The patient was administered zinc sulfate 5 mg/kg body weight, and 2 week later the skin lesions showed signs of improvement.

7 Patient Seven

The patient was a 2-month-old male baby, who was administered to Razi Hospital. He presented perioral and acral bullous lesions: the acral sites being the patient’s hands and feet. These manifestations were variable sized vesicles and pustules with an erythematous base. The patient was observed to be febrile and irritable. There were no reports or indications of diarrhea or photophobia. He was born by full term normal delivery and was breast fed. The skin lesions appeared two weak after weaning. There was no family history of zinc deficiency.
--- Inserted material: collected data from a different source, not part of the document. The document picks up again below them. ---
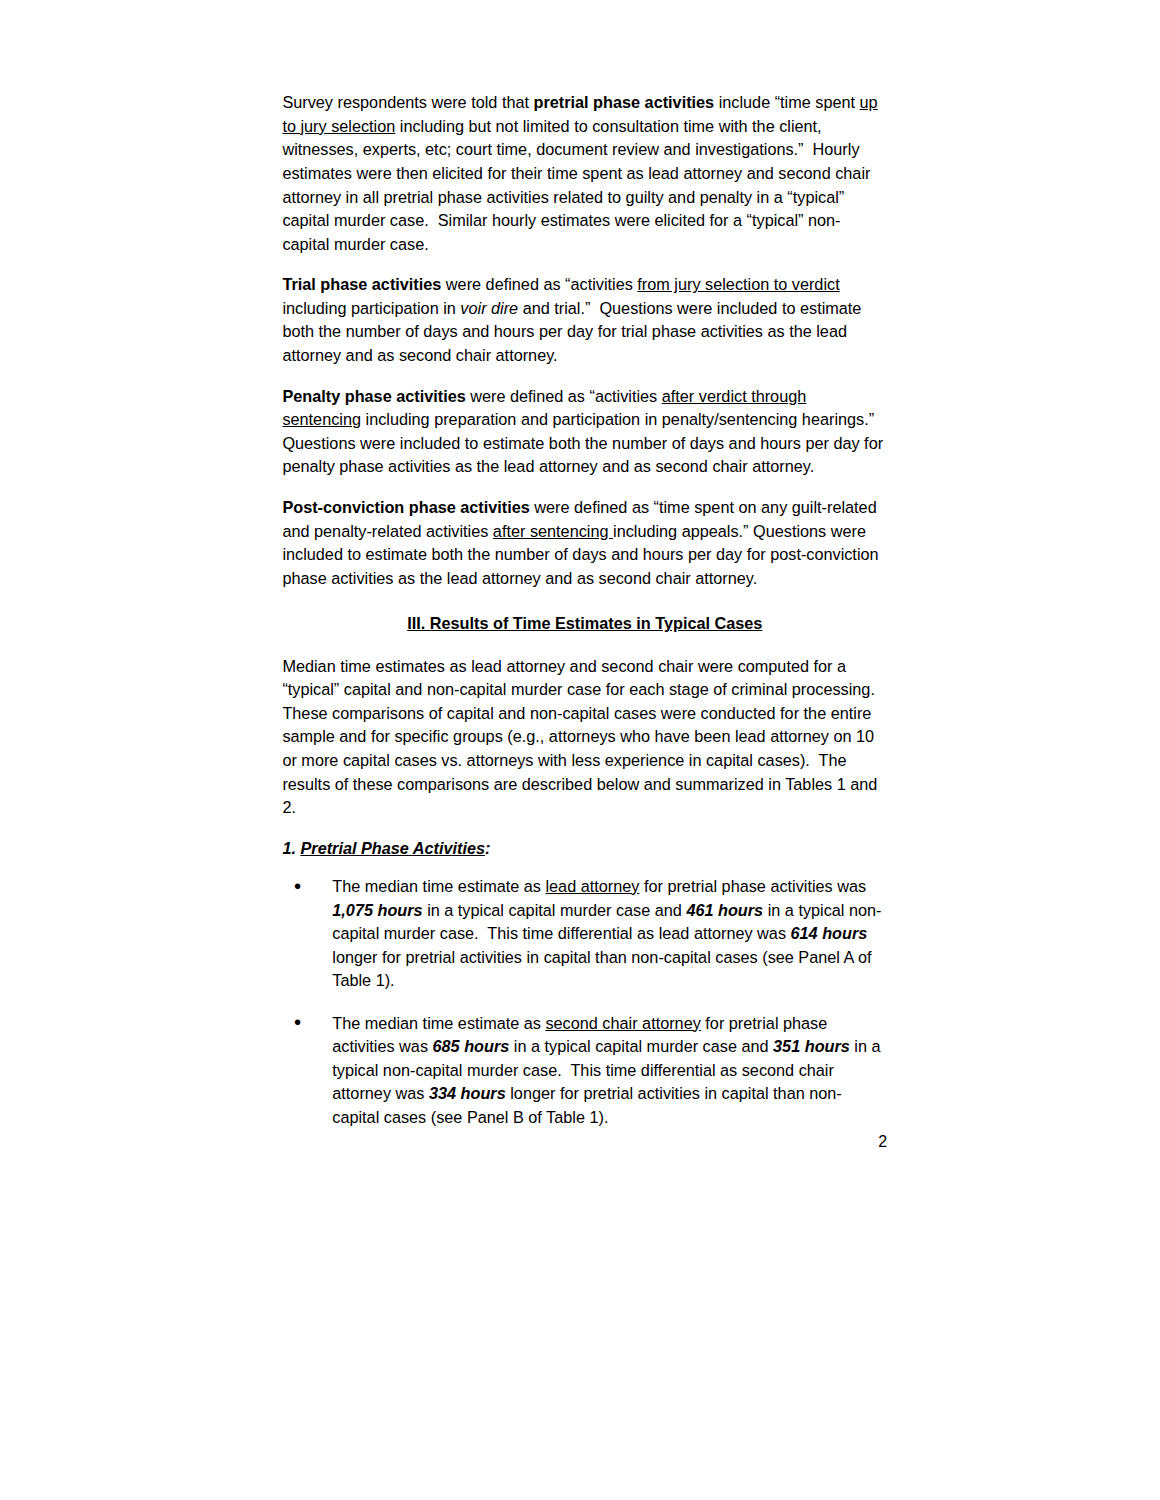Survey respondents were told that pretrial phase activities include “time spent up to jury selection including but not limited to consultation time with the client, witnesses, experts, etc; court time, document review and investigations.” Hourly estimates were then elicited for their time spent as lead attorney and second chair attorney in all pretrial phase activities related to guilty and penalty in a “typical” capital murder case. Similar hourly estimates were elicited for a “typical” non-capital murder case.
Trial phase activities were defined as “activities from jury selection to verdict including participation in voir dire and trial.” Questions were included to estimate both the number of days and hours per day for trial phase activities as the lead attorney and as second chair attorney.
Penalty phase activities were defined as “activities after verdict through sentencing including preparation and participation in penalty/sentencing hearings.” Questions were included to estimate both the number of days and hours per day for penalty phase activities as the lead attorney and as second chair attorney.
Post-conviction phase activities were defined as “time spent on any guilt-related and penalty-related activities after sentencing including appeals.” Questions were included to estimate both the number of days and hours per day for post-conviction phase activities as the lead attorney and as second chair attorney.
III. Results of Time Estimates in Typical Cases
Median time estimates as lead attorney and second chair were computed for a “typical” capital and non-capital murder case for each stage of criminal processing. These comparisons of capital and non-capital cases were conducted for the entire sample and for specific groups (e.g., attorneys who have been lead attorney on 10 or more capital cases vs. attorneys with less experience in capital cases). The results of these comparisons are described below and summarized in Tables 1 and 2.
1. Pretrial Phase Activities:
The median time estimate as lead attorney for pretrial phase activities was 1,075 hours in a typical capital murder case and 461 hours in a typical non-capital murder case. This time differential as lead attorney was 614 hours longer for pretrial activities in capital than non-capital cases (see Panel A of Table 1).
The median time estimate as second chair attorney for pretrial phase activities was 685 hours in a typical capital murder case and 351 hours in a typical non-capital murder case. This time differential as second chair attorney was 334 hours longer for pretrial activities in capital than non-capital cases (see Panel B of Table 1).
2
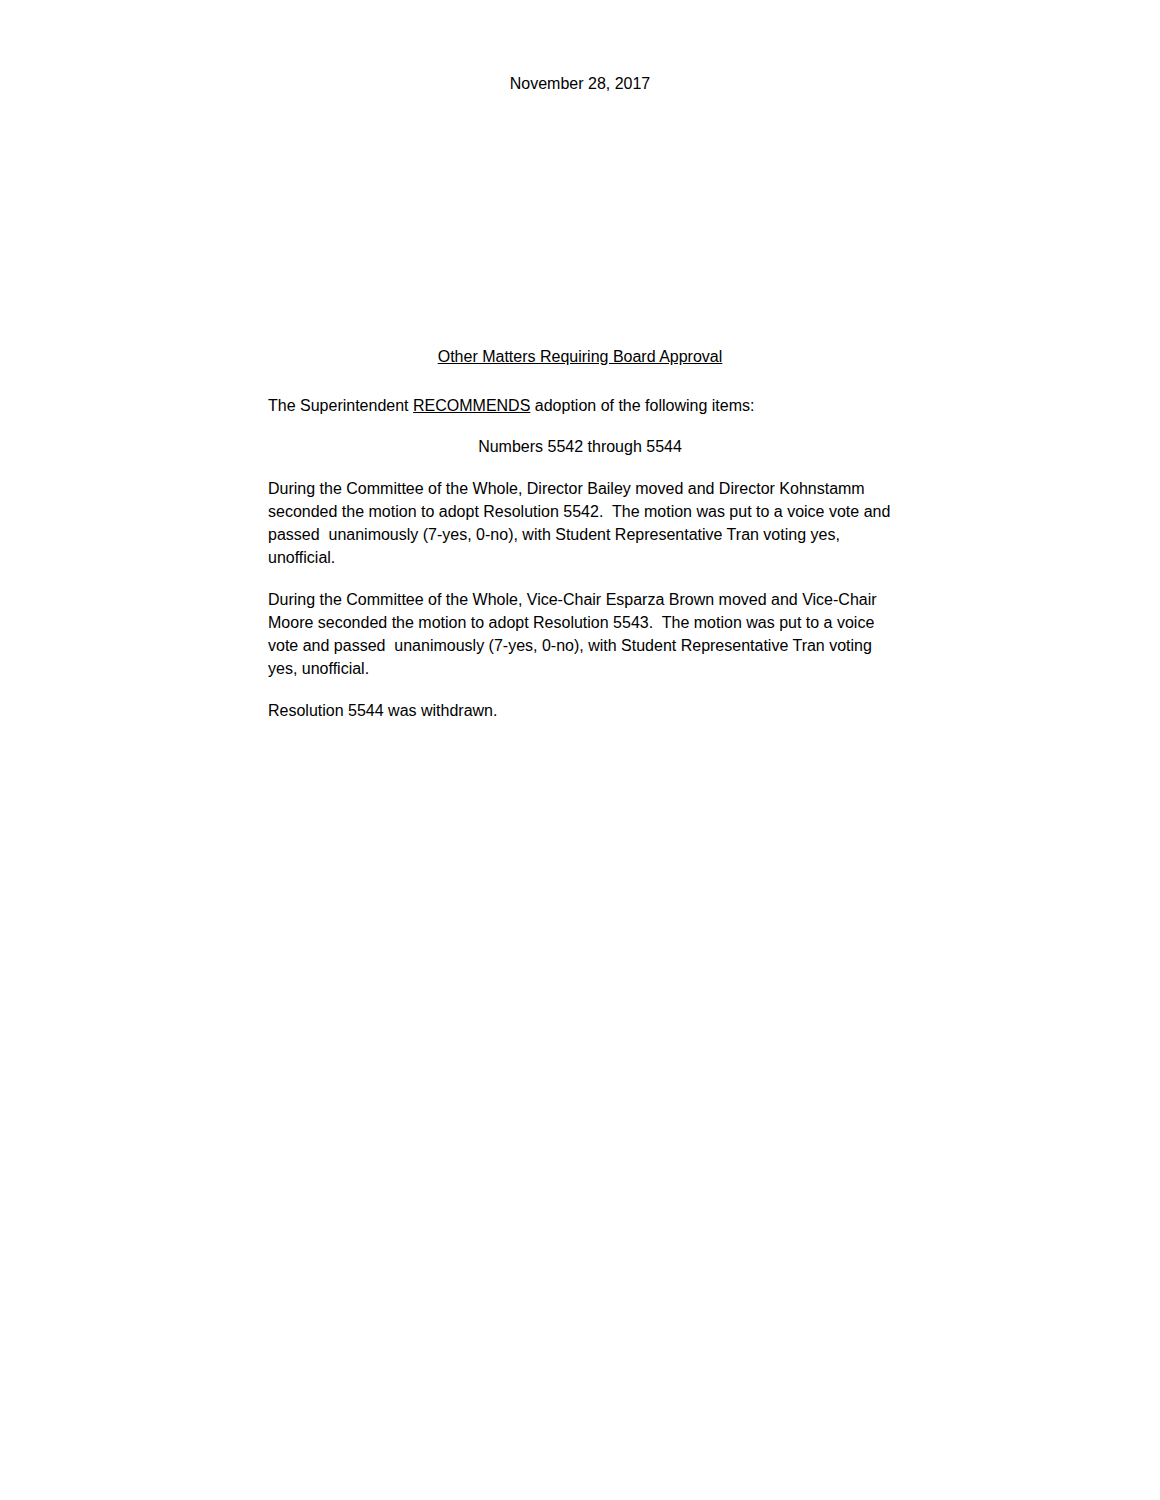November 28, 2017
Other Matters Requiring Board Approval
The Superintendent RECOMMENDS adoption of the following items:
Numbers 5542 through 5544
During the Committee of the Whole, Director Bailey moved and Director Kohnstamm seconded the motion to adopt Resolution 5542. The motion was put to a voice vote and passed unanimously (7-yes, 0-no), with Student Representative Tran voting yes, unofficial.
During the Committee of the Whole, Vice-Chair Esparza Brown moved and Vice-Chair Moore seconded the motion to adopt Resolution 5543. The motion was put to a voice vote and passed unanimously (7-yes, 0-no), with Student Representative Tran voting yes, unofficial.
Resolution 5544 was withdrawn.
Since he had symptoms suggestive of AE, there were further tests done in order to confirm the diagnosis. Hematogram, liver, and renal function test results were normal; however, his serum zinc levels were at 43 μg/dL (normal levels are between 70 and 150 μg/dL). This test result was used to confirm the AE diagnosis. His serum alkaline phosphatase levels were normal at 180 IUL (normal levels are between 115 and 360 IUL).
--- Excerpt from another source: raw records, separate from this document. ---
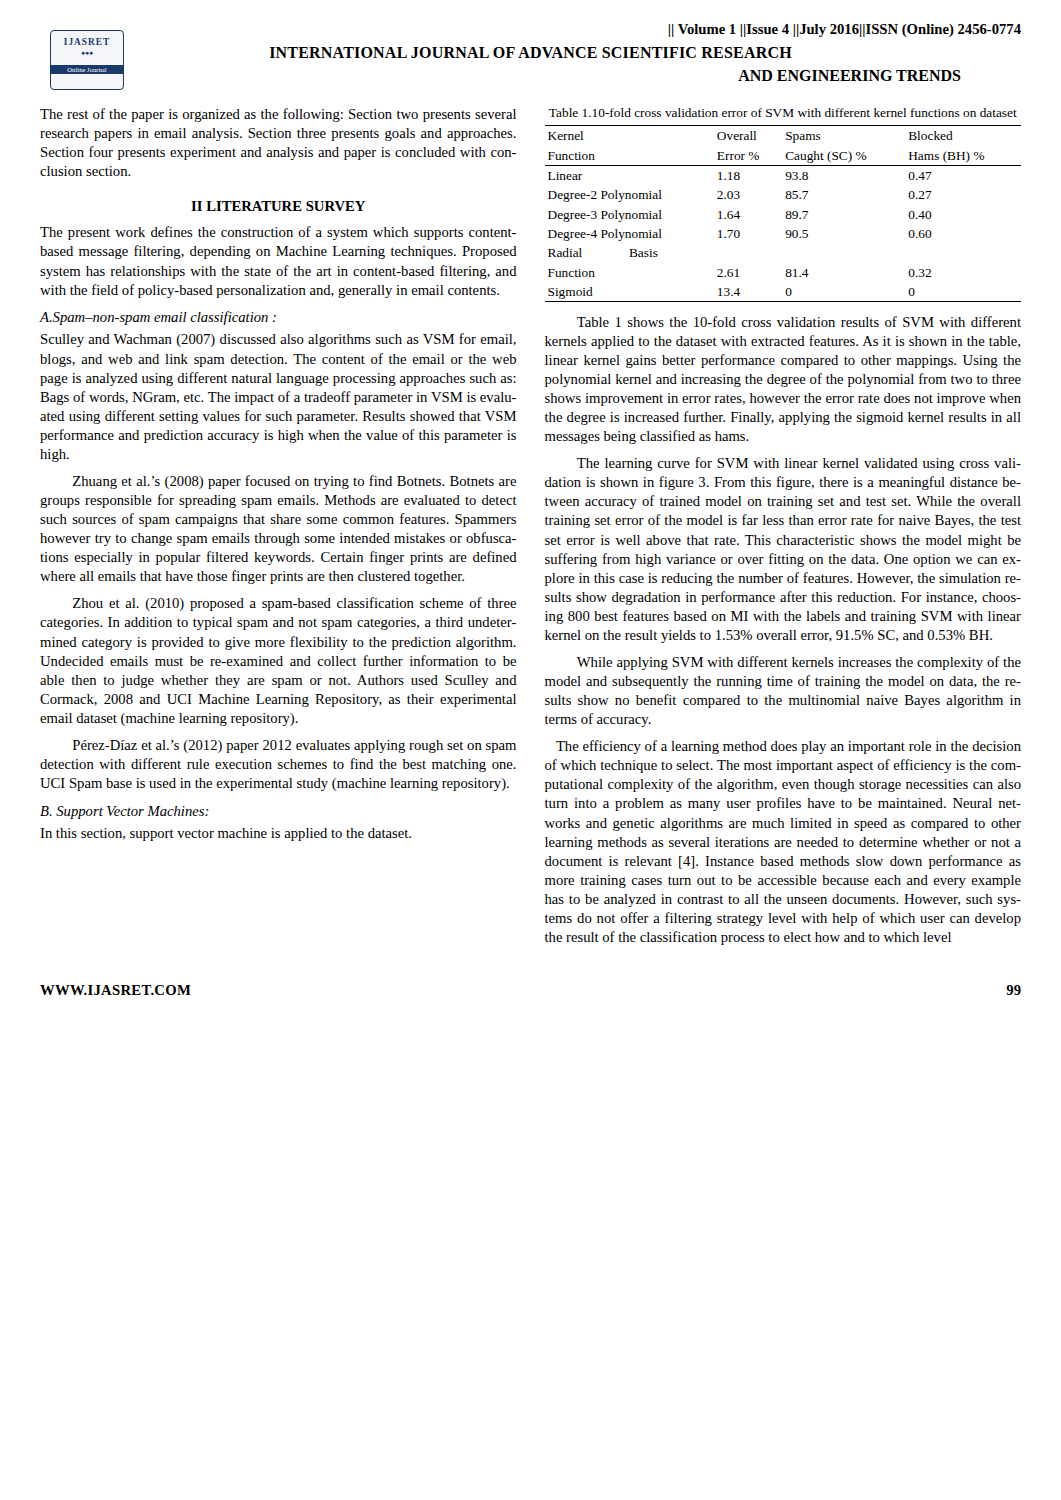IJASRET
●●●
Online Journal
|| Volume 1 ||Issue 4 ||July 2016||ISSN (Online) 2456-0774
INTERNATIONAL JOURNAL OF ADVANCE SCIENTIFIC RESEARCH
AND ENGINEERING TRENDS
The rest of the paper is organized as the following: Section two presents several research papers in email analysis. Section three presents goals and approaches. Section four presents experiment and analysis and paper is concluded with conclusion section.
II Literature Survey
The present work defines the construction of a system which supports content-based message filtering, depending on Machine Learning techniques. Proposed system has relationships with the state of the art in content-based filtering, and with the field of policy-based personalization and, generally in email contents.
A.Spam–non-spam email classification :
Sculley and Wachman (2007) discussed also algorithms such as VSM for email, blogs, and web and link spam detection. The content of the email or the web page is analyzed using different natural language processing approaches such as: Bags of words, NGram, etc. The impact of a tradeoff parameter in VSM is evaluated using different setting values for such parameter. Results showed that VSM performance and prediction accuracy is high when the value of this parameter is high.
Zhuang et al.’s (2008) paper focused on trying to find Botnets. Botnets are groups responsible for spreading spam emails. Methods are evaluated to detect such sources of spam campaigns that share some common features. Spammers however try to change spam emails through some intended mistakes or obfuscations especially in popular filtered keywords. Certain finger prints are defined where all emails that have those finger prints are then clustered together.
Zhou et al. (2010) proposed a spam-based classification scheme of three categories. In addition to typical spam and not spam categories, a third undetermined category is provided to give more flexibility to the prediction algorithm. Undecided emails must be re-examined and collect further information to be able then to judge whether they are spam or not. Authors used Sculley and Cormack, 2008 and UCI Machine Learning Repository, as their experimental email dataset (machine learning repository).
Pérez-Díaz et al.’s (2012) paper 2012 evaluates applying rough set on spam detection with different rule execution schemes to find the best matching one. UCI Spam base is used in the experimental study (machine learning repository).
B. Support Vector Machines:
In this section, support vector machine is applied to the dataset.
Table 1.10-fold cross validation error of SVM with different kernel functions on dataset
| Kernel | Overall | Spams | Blocked |
| --- | --- | --- | --- |
| Function | Error % | Caught (SC) % | Hams (BH) % |
| Linear | 1.18 | 93.8 | 0.47 |
| Degree-2 Polynomial | 2.03 | 85.7 | 0.27 |
| Degree-3 Polynomial | 1.64 | 89.7 | 0.40 |
| Degree-4 Polynomial | 1.70 | 90.5 | 0.60 |
| Radial Basis | | | |
| Function | 2.61 | 81.4 | 0.32 |
| Sigmoid | 13.4 | 0 | 0 |
Table 1 shows the 10-fold cross validation results of SVM with different kernels applied to the dataset with extracted features. As it is shown in the table, linear kernel gains better performance compared to other mappings. Using the polynomial kernel and increasing the degree of the polynomial from two to three shows improvement in error rates, however the error rate does not improve when the degree is increased further. Finally, applying the sigmoid kernel results in all messages being classified as hams.
The learning curve for SVM with linear kernel validated using cross validation is shown in figure 3. From this figure, there is a meaningful distance between accuracy of trained model on training set and test set. While the overall training set error of the model is far less than error rate for naive Bayes, the test set error is well above that rate. This characteristic shows the model might be suffering from high variance or over fitting on the data. One option we can explore in this case is reducing the number of features. However, the simulation results show degradation in performance after this reduction. For instance, choosing 800 best features based on MI with the labels and training SVM with linear kernel on the result yields to 1.53% overall error, 91.5% SC, and 0.53% BH.
While applying SVM with different kernels increases the complexity of the model and subsequently the running time of training the model on data, the results show no benefit compared to the multinomial naive Bayes algorithm in terms of accuracy.
The efficiency of a learning method does play an important role in the decision of which technique to select. The most important aspect of efficiency is the computational complexity of the algorithm, even though storage necessities can also turn into a problem as many user profiles have to be maintained. Neural networks and genetic algorithms are much limited in speed as compared to other learning methods as several iterations are needed to determine whether or not a document is relevant [4]. Instance based methods slow down performance as more training cases turn out to be accessible because each and every example has to be analyzed in contrast to all the unseen documents. However, such systems do not offer a filtering strategy level with help of which user can develop the result of the classification process to elect how and to which level
WWW.IJASRET.COM 99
The patient was administered zinc sulfate 5 mg/kg body weight (50 mg daily). After 2 weeks of administration, the skin lesions showed signs of improvement. It was observed that his serum zinc level was improved to 103 μg/dL, when measured 1 month later.
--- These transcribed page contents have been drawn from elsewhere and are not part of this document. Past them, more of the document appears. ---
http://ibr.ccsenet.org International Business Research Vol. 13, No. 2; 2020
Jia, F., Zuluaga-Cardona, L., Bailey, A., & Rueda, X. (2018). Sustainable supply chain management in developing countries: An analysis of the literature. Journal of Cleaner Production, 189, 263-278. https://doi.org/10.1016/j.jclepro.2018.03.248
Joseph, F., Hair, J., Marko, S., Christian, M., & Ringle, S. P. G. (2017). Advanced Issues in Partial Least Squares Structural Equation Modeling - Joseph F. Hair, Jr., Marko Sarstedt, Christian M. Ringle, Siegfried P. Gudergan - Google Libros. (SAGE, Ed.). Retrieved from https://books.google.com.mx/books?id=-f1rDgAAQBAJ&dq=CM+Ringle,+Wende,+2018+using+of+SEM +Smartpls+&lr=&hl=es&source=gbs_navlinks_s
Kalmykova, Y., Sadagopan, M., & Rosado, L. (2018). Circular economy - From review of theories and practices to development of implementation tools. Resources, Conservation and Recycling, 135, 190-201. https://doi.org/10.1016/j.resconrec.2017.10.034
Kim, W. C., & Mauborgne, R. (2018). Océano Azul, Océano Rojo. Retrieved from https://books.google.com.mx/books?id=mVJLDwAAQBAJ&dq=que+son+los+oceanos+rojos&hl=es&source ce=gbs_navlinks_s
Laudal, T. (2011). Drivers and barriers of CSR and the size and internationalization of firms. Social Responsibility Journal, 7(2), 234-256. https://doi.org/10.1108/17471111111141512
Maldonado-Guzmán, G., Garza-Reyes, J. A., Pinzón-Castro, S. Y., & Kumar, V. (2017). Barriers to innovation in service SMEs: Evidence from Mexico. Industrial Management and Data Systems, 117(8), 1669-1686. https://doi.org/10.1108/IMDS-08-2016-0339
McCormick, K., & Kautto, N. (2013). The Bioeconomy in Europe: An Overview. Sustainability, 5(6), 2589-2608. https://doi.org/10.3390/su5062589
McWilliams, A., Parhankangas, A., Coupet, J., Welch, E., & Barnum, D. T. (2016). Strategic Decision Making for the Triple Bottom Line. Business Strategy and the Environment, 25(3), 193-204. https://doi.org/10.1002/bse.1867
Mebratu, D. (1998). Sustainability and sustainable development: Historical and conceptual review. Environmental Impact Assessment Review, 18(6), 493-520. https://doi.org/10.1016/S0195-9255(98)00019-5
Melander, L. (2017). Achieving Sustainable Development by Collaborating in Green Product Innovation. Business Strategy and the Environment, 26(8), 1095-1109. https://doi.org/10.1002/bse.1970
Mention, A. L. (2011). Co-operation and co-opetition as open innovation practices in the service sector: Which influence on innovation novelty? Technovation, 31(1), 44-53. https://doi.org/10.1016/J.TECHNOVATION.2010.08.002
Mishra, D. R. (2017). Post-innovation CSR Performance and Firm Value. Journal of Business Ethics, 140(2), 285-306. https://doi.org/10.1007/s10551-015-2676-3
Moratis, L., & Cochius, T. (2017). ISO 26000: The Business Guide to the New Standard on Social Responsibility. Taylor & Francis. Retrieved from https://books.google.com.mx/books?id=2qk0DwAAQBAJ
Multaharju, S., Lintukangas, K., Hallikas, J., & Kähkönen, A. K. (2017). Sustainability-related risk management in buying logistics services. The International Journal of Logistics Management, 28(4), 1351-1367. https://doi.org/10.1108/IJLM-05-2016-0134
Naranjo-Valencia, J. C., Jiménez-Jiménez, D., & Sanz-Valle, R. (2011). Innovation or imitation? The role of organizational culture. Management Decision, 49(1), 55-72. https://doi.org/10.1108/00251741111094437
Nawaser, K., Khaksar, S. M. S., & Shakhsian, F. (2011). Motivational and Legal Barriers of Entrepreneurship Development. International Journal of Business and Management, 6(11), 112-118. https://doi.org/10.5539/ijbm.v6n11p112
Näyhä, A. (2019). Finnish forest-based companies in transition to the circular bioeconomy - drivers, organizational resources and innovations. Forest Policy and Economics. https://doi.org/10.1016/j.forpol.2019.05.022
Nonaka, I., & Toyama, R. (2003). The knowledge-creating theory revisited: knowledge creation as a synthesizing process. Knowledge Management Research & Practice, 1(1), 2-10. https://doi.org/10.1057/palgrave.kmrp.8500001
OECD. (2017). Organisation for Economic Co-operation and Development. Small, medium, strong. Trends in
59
8 Zinc Deficiency Similarities to AE in Infants (Eighth Patient)

The patient was a 15-week-old infant with the symptoms of skin rash, loss of appetite, and diarrhea. The skin rash did not respond to topical steroid treatment, antibiotics, antifungal, or protective creams. The patient was born prematurely at 35 weeks with normal skin. His parents were not blood-related and his growth chart was normal. From birth he was exclusively breastfed, and his parents did not report any history of specific disease or disorders. Additionally, the patient’s sibling was reported to be healthy and had no history of skin disease. The examinations showed psoriasiform plaques in the groin and peripheral scaling. There were also circular patches observed on both of his cheeks and lips. Dark red psoriasiform plaques were also spotted on the surface of occipital in the posterior hairline, similar to the rashes present around the eyes and mouth. Furthermore, the patient was diagnosed with zinc deficiency since his plasma levels of zinc were at 3 μg/L (normal range is 11–24 μg/L). Oral zinc treatment (22.5 mg/day) resulted in rapid, successful improvements in symptoms: patient’s appetite, dermatitis on his chest, other skin eruption, and diarrhea were all showing signs of improvement within 5 days of treatment. This case is suggestive of a transient form of zinc deficiency in and not hereditary AE.